> Directions for this task
Reproduce, with no edits, the line that contains "Stylus COLOR 800" and all the lines that follow it, ending with the last line of the records.

[Opening Information shown section]

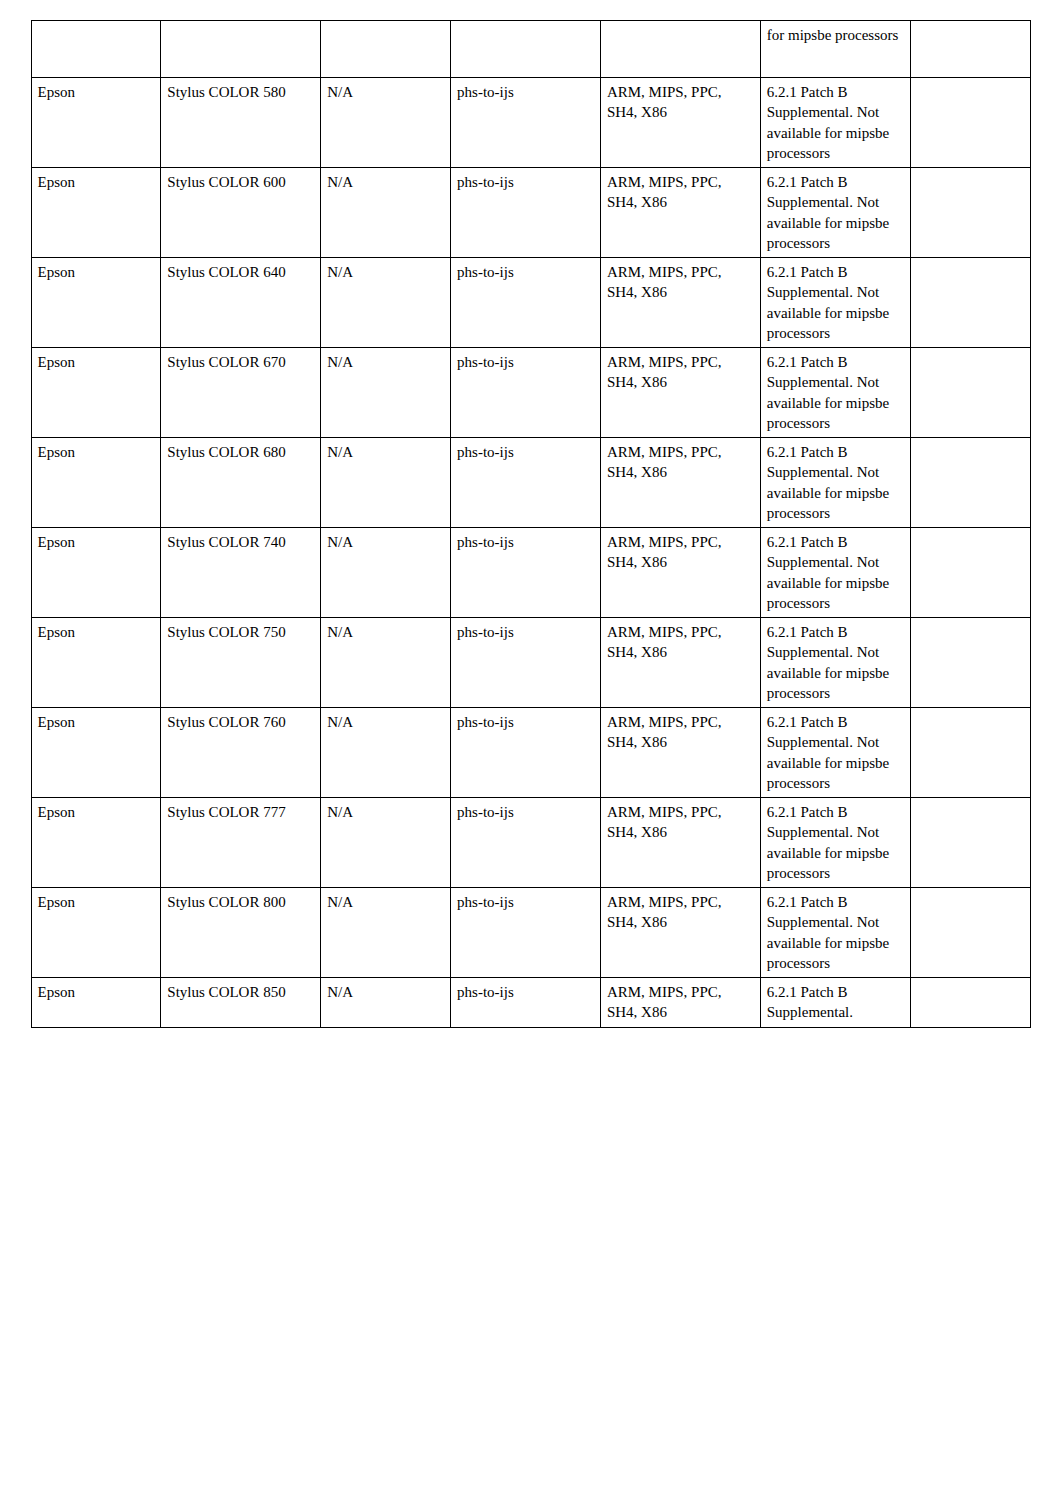| | | | | | for mipsbe processors | |
| Epson | Stylus COLOR 580 | N/A | phs-to-ijs | ARM, MIPS, PPC, SH4, X86 | 6.2.1 Patch B Supplemental. Not available for mipsbe processors | |
| Epson | Stylus COLOR 600 | N/A | phs-to-ijs | ARM, MIPS, PPC, SH4, X86 | 6.2.1 Patch B Supplemental. Not available for mipsbe processors | |
| Epson | Stylus COLOR 640 | N/A | phs-to-ijs | ARM, MIPS, PPC, SH4, X86 | 6.2.1 Patch B Supplemental. Not available for mipsbe processors | |
| Epson | Stylus COLOR 670 | N/A | phs-to-ijs | ARM, MIPS, PPC, SH4, X86 | 6.2.1 Patch B Supplemental. Not available for mipsbe processors | |
| Epson | Stylus COLOR 680 | N/A | phs-to-ijs | ARM, MIPS, PPC, SH4, X86 | 6.2.1 Patch B Supplemental. Not available for mipsbe processors | |
| Epson | Stylus COLOR 740 | N/A | phs-to-ijs | ARM, MIPS, PPC, SH4, X86 | 6.2.1 Patch B Supplemental. Not available for mipsbe processors | |
| Epson | Stylus COLOR 750 | N/A | phs-to-ijs | ARM, MIPS, PPC, SH4, X86 | 6.2.1 Patch B Supplemental. Not available for mipsbe processors | |
| Epson | Stylus COLOR 760 | N/A | phs-to-ijs | ARM, MIPS, PPC, SH4, X86 | 6.2.1 Patch B Supplemental. Not available for mipsbe processors | |
| Epson | Stylus COLOR 777 | N/A | phs-to-ijs | ARM, MIPS, PPC, SH4, X86 | 6.2.1 Patch B Supplemental. Not available for mipsbe processors | |
| Epson | Stylus COLOR 800 | N/A | phs-to-ijs | ARM, MIPS, PPC, SH4, X86 | 6.2.1 Patch B Supplemental. Not available for mipsbe processors | |
| Epson | Stylus COLOR 850 | N/A | phs-to-ijs | ARM, MIPS, PPC, SH4, X86 | 6.2.1 Patch B Supplemental. | |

[Closing Information shown section]

> Finished exercise
| Epson | Stylus COLOR 800 | N/A | phs-to-ijs | ARM, MIPS, PPC, SH4, X86 | 6.2.1 Patch B Supplemental. Not available for mipsbe processors | |
| Epson | Stylus COLOR 850 | N/A | phs-to-ijs | ARM, MIPS, PPC, SH4, X86 | 6.2.1 Patch B Supplemental. | |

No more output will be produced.